(Collected data)
——

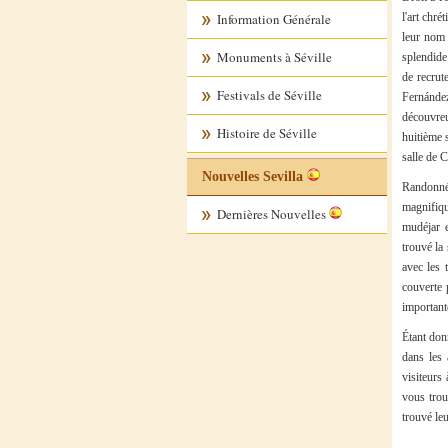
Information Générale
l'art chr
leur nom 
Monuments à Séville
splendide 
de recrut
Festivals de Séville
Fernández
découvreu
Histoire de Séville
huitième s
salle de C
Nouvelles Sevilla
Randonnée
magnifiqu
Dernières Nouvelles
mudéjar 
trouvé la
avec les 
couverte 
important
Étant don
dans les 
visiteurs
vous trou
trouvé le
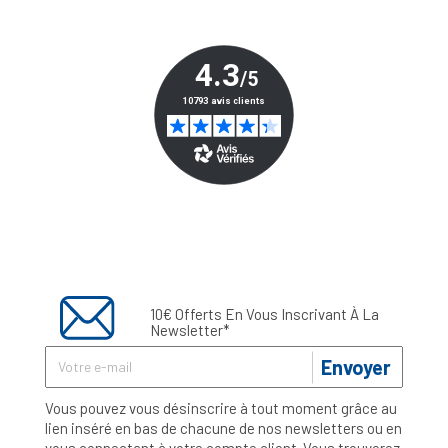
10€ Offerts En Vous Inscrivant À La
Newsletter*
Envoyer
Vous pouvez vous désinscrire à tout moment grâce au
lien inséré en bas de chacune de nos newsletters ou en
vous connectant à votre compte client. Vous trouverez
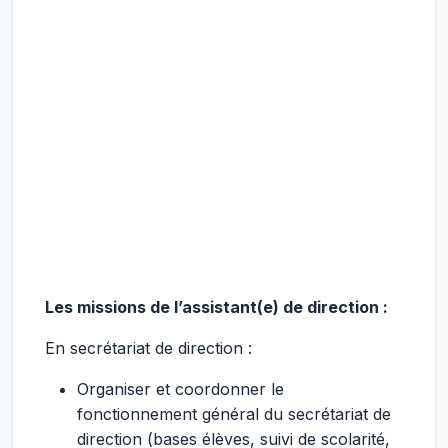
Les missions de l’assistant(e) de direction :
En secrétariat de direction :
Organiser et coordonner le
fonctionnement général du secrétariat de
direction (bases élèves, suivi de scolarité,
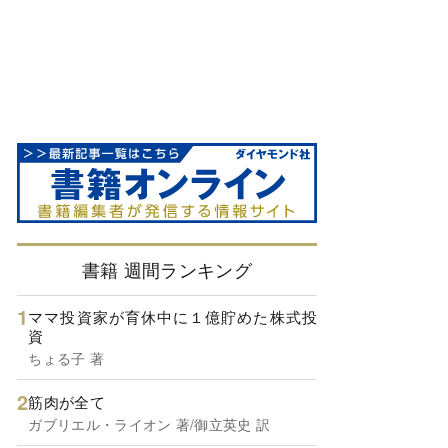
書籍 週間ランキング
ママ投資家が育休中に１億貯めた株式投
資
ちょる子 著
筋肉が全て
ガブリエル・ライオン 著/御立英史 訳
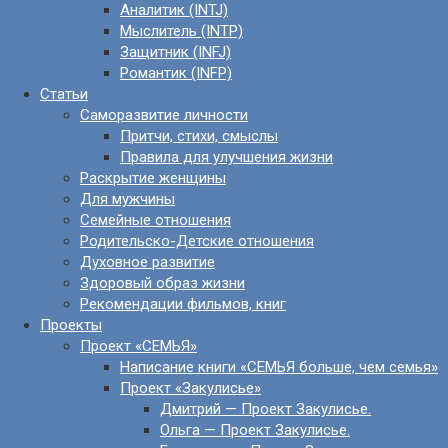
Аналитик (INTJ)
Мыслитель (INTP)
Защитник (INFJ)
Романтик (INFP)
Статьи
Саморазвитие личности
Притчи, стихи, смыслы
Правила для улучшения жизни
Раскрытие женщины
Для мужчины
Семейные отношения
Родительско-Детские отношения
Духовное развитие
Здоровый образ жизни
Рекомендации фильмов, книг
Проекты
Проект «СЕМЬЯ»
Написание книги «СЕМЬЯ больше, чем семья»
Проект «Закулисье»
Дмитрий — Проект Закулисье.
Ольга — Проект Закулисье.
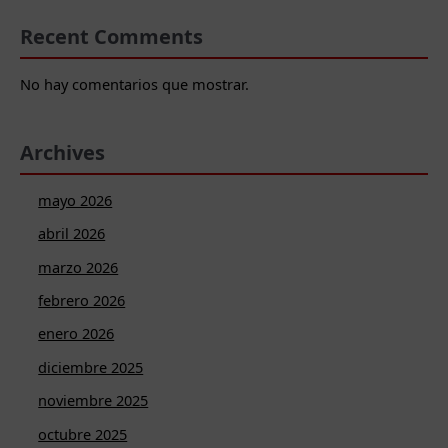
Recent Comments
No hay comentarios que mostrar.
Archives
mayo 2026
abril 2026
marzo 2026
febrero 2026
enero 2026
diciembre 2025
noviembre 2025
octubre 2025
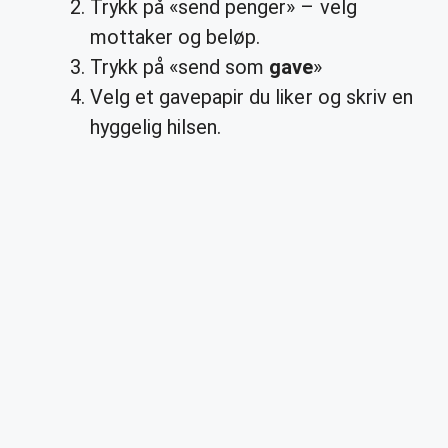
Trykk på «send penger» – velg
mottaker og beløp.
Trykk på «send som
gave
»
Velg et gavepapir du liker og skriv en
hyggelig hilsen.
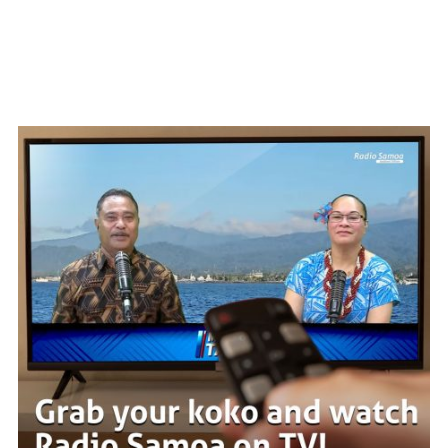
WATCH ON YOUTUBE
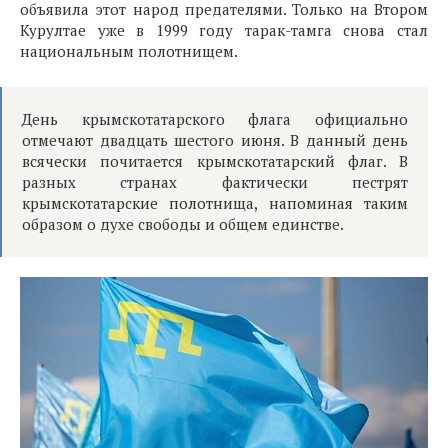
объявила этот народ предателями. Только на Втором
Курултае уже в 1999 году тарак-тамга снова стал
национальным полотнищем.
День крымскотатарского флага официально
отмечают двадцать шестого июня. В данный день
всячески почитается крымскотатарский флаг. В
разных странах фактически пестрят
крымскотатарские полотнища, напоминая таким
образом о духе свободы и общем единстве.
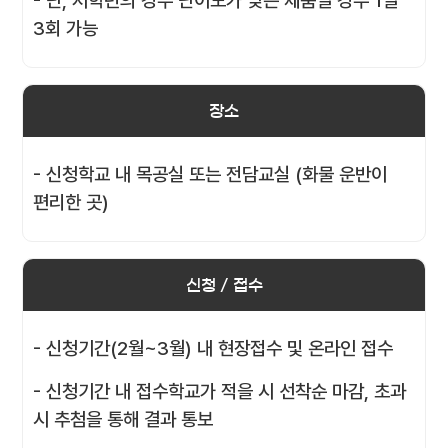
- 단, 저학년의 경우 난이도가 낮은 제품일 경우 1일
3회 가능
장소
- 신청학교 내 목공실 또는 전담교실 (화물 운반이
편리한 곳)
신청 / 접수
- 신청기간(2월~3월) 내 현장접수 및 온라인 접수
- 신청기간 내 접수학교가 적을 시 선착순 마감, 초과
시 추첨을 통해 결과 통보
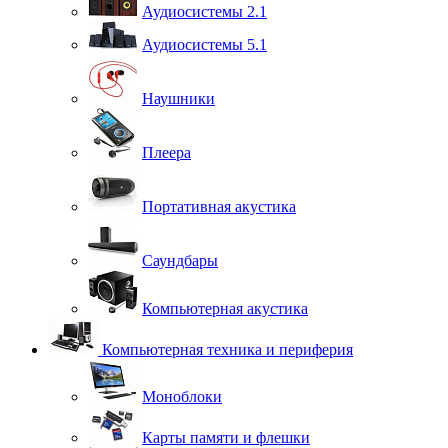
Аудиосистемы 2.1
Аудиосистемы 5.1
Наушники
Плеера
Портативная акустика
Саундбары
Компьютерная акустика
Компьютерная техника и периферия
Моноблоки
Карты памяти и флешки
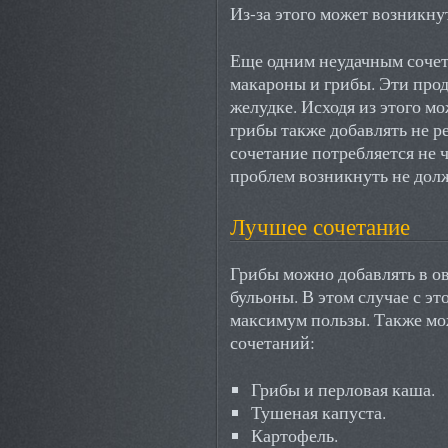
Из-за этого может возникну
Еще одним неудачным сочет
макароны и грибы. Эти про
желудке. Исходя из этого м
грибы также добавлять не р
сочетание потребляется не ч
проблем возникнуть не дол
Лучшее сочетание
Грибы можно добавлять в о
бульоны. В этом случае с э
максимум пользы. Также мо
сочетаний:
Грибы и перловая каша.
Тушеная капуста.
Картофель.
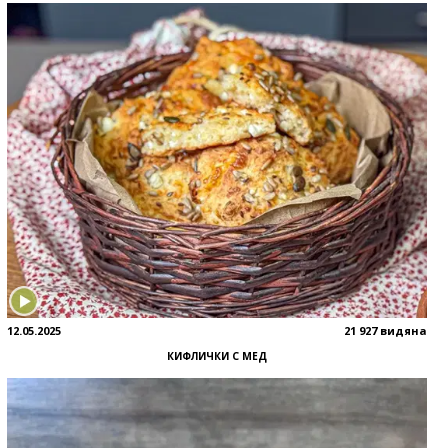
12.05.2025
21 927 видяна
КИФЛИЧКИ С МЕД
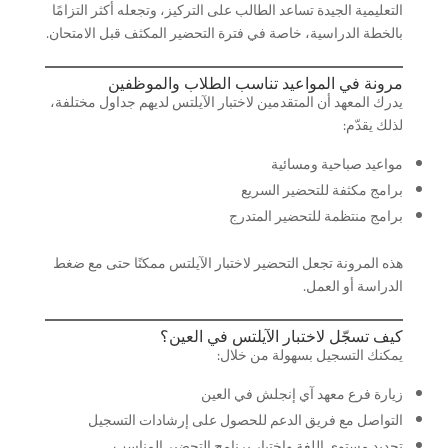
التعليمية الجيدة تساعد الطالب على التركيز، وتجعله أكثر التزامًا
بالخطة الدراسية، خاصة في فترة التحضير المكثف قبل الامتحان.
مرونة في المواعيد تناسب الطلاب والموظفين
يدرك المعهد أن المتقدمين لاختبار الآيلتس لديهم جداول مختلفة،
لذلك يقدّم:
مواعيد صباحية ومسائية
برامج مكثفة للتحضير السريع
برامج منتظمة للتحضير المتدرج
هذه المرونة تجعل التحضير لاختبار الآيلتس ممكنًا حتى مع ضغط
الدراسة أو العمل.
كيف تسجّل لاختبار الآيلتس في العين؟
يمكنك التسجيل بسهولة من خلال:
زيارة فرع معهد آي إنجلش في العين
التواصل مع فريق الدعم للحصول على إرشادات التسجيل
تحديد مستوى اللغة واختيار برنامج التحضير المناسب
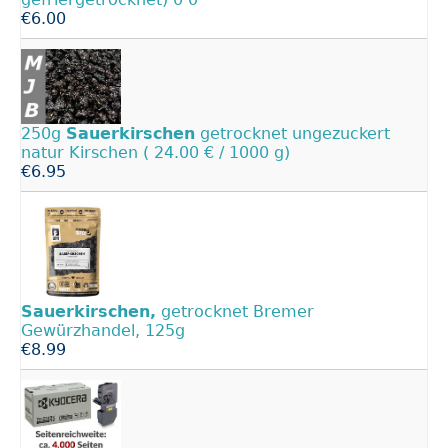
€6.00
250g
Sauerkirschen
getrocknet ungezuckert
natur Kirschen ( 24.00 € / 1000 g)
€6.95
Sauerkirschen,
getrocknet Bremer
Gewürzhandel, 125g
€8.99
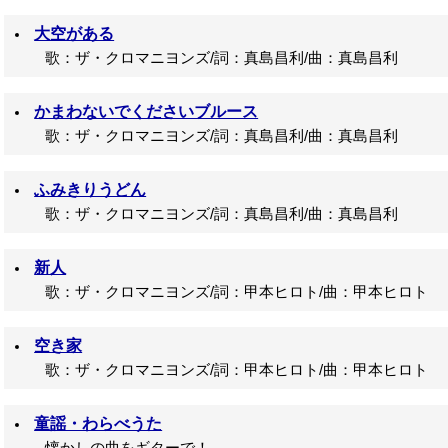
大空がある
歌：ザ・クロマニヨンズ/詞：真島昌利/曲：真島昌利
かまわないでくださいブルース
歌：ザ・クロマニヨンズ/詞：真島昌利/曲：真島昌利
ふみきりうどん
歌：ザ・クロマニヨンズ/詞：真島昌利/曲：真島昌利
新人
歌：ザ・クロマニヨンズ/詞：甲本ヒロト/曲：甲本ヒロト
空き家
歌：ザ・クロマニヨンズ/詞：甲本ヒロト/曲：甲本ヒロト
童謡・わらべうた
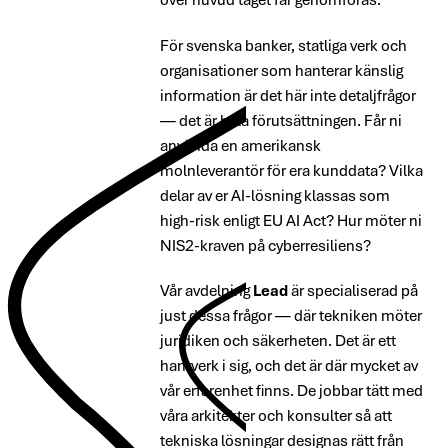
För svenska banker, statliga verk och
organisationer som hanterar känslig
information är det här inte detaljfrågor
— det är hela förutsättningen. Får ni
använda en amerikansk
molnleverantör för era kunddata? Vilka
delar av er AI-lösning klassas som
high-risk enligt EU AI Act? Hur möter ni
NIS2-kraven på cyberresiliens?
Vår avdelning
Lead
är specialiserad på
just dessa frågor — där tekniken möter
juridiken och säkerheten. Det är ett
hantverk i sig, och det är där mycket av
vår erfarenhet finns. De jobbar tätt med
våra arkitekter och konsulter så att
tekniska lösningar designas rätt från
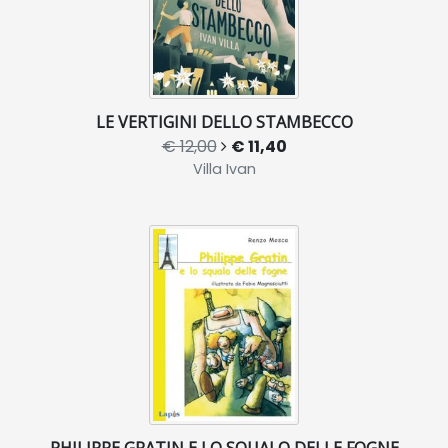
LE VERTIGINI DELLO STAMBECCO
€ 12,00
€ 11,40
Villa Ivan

——

● INSTRUCTION
Beginning with the line above that contains "- 신청기간 내 접수학교가 적을 시 선착순 마감, 초과" and finishing with the line that contains "КИФЛИЧКИ С МЕД", print those lines exactly and only. Skip all pictures.

● ANSWER TO THIS TASK
- 신청기간 내 접수학교가 적을 시 선착순 마감, 초과
시 추첨을 통해 결과 통보
Аудиосистемы 2.1
Аудиосистемы 5.1
Наушники
Плеера
Портативная акустика
Саундбары
Компьютерная акустика
Компьютерная техника и периферия
Моноблоки
Карты памяти и флешки
Из-за этого может возникну
Еще одним неудачным сочет
макароны и грибы. Эти про
желудке. Исходя из этого м
грибы также добавлять не р
сочетание потребляется не ч
проблем возникнуть не дол
Лучшее сочетание
Грибы можно добавлять в о
бульоны. В этом случае с э
максимум пользы. Также мо
сочетаний:
Грибы и перловая каша.
Тушеная капуста.
Картофель.
12.05.2025
21 927 видяна
КИФЛИЧКИ С МЕД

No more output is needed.